A cineasta Ana Carolina (Sonho de Valsa, Das Tripas Coração) volta a filmar depois de um hiato de mais de uma década – seu último trabalho foi Gregório de Mattos, de 2003. E em A Primeira Missa ou Tristes Tropeços, Enganos e Urucum, ela faz uma crítica à forma como o cinema é produzido no Brasil atualmente. Usando de metalinguagem, a diretora, que também assina o roteiro, retrata os bastidores de uma conturbada produção histórica sobre a primeira missa no Brasil, em 1500.

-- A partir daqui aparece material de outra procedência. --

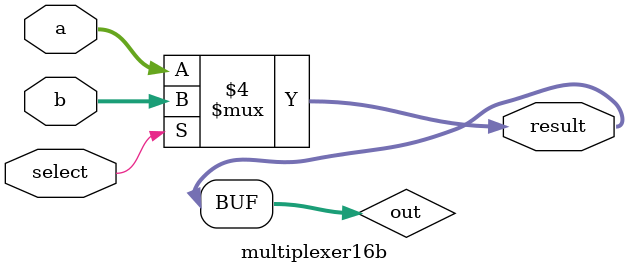
<source format=v>
module multiplexer16b(
    input [15:0] a,
    input [15:0] b,
    input select,
    output [15:0] result
//    input clk
    );
//    wire [15:0] a,b;
    reg [15:0] out;
	 assign result = out;
     
    always @(a,b,select)
    begin
    if(select==0)
        out=a;
    else
        out=b;
    end    
endmodule
</source>
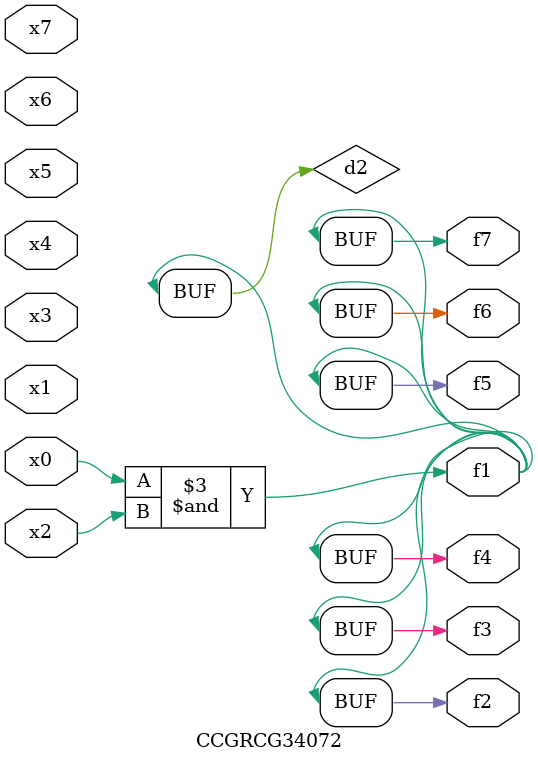
<source format=v>
module CCGRCG34072(
	input x0, x1, x2, x3, x4, x5, x6, x7,
	output f1, f2, f3, f4, f5, f6, f7
);

	wire d1, d2;

	nor (d1, x3, x6);
	and (d2, x0, x2);
	assign f1 = d2;
	assign f2 = d2;
	assign f3 = d2;
	assign f4 = d2;
	assign f5 = d2;
	assign f6 = d2;
	assign f7 = d2;
endmodule

</source>
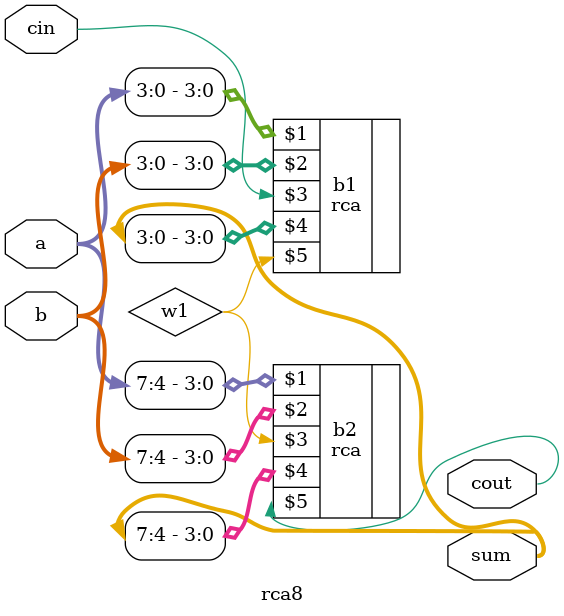
<source format=sv>
module rca8(input[7:0]a,b,input cin, output[7:0]sum, output cout);
    wire w1;
    rca b1(a[3:0],b[3:0],cin,sum[3:0],w1);
    rca b2(a[7:4],b[7:4],w1,sum[7:4],cout);
  endmodule

</source>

Contando com uma floresta tropical cenográfica, índios, atores caracterizados como índios, outros como colonizadores portugueses e um trio de burocratas, o filme, às vezes, corre o risco de ser uma piada interna, que apenas “a gente de cinema” poderá entender. Ainda assim, há algo para tirar como proveito no longa.
O ator Dagoberto Feliz interpreta um diretor que filma o filme dentro do filme de Ana Carolina e vive numa crise constante – mais financeira e ideológica do que criativa. Quando se prepara para filmar a cena mais importante, chegam ao set burocratas (Rosa Grobman, Fabio Tomasini e Abrahão Farc) que questionam suas escolhas e ameaçam interromper a produção se ele não conseguir um investidor. Mais tarde, desembarca (numa canoa e rio cenográficos) o produtor (Oscar Magrini), desesperado para encontrar o investidor. Além de ter de lidar com toda essa gente, o cineasta ainda precisa aturar a continuísta (Xuxa Lopes, excelente), a estrela com quem tem um caso (Alessandra Maestrini, exagerada e estridente), um ator (Wagner Molina, eficiente) sem talento que só quer falar o texto que decorou, e figurantes (Tuna Dwek e Andrea Richa, divertidas).
No fundo, Ana Carolina aborda a produção cultural transformada em mercadoria, num ambiente onde quem dita as regras são os investidores, e não a equipe artística. Até aí nenhuma novidade. Mas a graça de A Primeira Missa... está exatamente na ingenuidade do filme, na crença de que a paixão é o que move o cinema.